Estaba labrada en toda su longitud, representando un fantástico animal que, a
medida que se enroscaba en el eje de la pipa, se metamorfoseaba en otro, sin
que el observador pudiera afirmar a ciencia cierta en qué momento tal cambio
empezaba a operarse y cuándo culminaba para dejar paso al nacimiento de una
nueva bestia. Dicho animal tenía su origen en la cabeza de una mangosta -sus
ojos eran dos rubíes encastrados en marfil-, y se iba transformando en pez,
tigre, caballo y serpiente, para terminar como había comenzado, en la cola de
una mangosta. Aquella pipa delirante rezumaba algo atroz; pues a pesar de ser
bien real, era imposible comprender su factura, y uno tendía a pensar que no
había sido hecha por manos humanas o que era la continuación de un sueño.”

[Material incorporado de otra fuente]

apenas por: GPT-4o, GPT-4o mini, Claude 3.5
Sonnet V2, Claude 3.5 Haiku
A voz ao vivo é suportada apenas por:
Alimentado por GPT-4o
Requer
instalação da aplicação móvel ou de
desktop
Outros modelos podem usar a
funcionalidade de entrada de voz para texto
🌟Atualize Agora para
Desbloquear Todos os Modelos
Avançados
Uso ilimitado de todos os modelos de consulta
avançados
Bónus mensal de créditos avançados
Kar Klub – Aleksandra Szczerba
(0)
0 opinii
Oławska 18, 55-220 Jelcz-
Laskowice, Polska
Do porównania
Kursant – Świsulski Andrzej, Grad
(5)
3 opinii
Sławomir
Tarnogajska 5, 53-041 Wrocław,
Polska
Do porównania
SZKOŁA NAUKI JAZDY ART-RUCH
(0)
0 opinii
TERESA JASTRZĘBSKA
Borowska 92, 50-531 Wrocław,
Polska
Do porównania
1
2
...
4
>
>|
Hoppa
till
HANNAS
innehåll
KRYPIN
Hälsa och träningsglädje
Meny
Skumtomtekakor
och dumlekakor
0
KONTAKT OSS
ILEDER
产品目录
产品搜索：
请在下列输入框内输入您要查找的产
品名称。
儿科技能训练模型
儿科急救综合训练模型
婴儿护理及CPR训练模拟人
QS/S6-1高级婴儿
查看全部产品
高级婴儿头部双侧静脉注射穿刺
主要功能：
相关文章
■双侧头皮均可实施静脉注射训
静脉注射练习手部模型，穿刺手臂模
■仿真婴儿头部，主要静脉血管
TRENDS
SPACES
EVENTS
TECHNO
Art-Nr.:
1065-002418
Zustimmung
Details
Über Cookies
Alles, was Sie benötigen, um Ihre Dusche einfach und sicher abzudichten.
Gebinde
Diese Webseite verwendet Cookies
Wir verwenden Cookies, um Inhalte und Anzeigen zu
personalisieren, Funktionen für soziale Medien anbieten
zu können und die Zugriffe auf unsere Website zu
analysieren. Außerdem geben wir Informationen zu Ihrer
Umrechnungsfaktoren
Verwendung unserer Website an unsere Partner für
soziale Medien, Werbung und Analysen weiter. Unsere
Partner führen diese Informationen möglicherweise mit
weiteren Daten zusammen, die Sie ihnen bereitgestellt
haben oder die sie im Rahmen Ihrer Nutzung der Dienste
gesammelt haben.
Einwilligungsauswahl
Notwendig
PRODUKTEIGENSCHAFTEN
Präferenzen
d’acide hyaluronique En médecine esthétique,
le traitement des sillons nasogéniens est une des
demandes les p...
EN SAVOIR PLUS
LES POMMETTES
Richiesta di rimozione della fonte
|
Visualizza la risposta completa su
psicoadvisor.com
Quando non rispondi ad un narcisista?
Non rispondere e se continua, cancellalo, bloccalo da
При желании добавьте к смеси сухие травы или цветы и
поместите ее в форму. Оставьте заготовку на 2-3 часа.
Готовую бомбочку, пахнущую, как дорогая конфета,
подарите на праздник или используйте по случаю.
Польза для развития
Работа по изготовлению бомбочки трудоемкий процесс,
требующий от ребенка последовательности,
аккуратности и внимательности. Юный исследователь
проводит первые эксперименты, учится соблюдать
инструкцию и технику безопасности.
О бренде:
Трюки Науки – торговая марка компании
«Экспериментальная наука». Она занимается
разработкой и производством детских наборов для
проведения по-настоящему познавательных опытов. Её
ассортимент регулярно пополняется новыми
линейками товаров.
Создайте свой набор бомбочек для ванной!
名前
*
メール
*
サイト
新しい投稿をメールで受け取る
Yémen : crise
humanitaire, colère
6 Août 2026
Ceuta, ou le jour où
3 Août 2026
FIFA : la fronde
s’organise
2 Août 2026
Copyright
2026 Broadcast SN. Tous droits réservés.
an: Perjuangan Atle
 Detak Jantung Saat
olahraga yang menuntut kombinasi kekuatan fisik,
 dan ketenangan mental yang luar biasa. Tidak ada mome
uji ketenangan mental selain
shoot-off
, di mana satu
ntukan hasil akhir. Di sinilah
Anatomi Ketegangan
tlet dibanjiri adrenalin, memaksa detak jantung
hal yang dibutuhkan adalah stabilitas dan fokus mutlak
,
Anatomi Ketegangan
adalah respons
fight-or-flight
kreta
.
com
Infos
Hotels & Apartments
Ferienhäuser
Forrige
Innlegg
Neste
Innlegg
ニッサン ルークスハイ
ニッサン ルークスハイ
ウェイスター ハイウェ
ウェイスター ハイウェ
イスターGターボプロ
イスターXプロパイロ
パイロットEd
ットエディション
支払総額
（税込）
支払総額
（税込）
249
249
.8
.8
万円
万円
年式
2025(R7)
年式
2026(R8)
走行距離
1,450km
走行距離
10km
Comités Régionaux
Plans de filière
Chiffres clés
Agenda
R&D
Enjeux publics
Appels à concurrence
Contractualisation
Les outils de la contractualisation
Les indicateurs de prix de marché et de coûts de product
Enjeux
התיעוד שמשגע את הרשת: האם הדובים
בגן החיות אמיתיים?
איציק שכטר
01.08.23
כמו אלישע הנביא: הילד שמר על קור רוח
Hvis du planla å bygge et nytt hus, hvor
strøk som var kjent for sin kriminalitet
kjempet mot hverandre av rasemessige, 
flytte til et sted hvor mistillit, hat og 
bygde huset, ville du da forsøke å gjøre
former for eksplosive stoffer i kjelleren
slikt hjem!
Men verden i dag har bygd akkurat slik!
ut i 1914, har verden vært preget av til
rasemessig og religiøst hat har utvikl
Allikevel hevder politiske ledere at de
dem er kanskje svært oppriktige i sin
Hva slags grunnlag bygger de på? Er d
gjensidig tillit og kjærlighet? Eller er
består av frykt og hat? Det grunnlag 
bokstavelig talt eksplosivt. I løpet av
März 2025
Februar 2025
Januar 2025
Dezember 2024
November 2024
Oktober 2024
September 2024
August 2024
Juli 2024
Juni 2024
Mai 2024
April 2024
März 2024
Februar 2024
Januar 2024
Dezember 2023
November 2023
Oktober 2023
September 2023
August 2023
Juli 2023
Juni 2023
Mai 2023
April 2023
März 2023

La precisa descripción de la pipa también es la exposición
de una poética. Los relatos góticos suelen exhibir su autoconciencia de
artefactos, tal vez ese sea uno de sus rasgos más interesantes. Muzzio retoma
ese legado para inscribir su poética en una tradición reconocible que intenta
resignificar.
“La ruta de la mangosta”, dijimos, recorre de la mano de sus
personajes, las guerras imperialistas del cambio de siglo, desde las guerras
boers en Sudáfrica hasta la devastación de las no man´s land en el frente de
guerra occidental europeo. Cuando los muertos de la fiebre amarilla en una
ciudad perdida del fin del mundo ya no alcanzan, los personajes de la historia
van a buscar a la Europa en guerra nuevos cadáveres de los cuales extraer
lúmina. La técnica fotográfica que permite la utopía de la vida eterna se alía
entonces con los horrores producidos por la tecnología puesta al servicio del
asesinato masivo y la destrucción. En esa inflexión de la trama, la nouvelle
encuentra su zona más potente como metáfora de los fundamentos de destrucción
sobre las que se asienta la modernidad capitalista.
Como en su origen, aquí el gótico es mucho más que un
repertorio de artificios para producir terror. Es también un modo delirante e
imaginativo de reflexionar sobre los recovecos más atroces del imaginario
occidental moderno.
La lectura de las tres nouvelles deja la sensación de
transitar un espacio familiar, reconocible en su narrativa clásica y en los
tópicos de la imaginación gótica. Sin embargo, y esta es una virtud del libro,
nunca se pierde esa ansiedad que provoca el género. Muzzio conoce a la
perfección los hilos de los relatos clásicos y construye sus tramas con
eficacia y conciencia de los materiales con los que trabaja. Eso le permite
también esquivar los caminos más fáciles y explorar todo lo que el gótico tiene
todavía para decir dentro de la literatura argentina.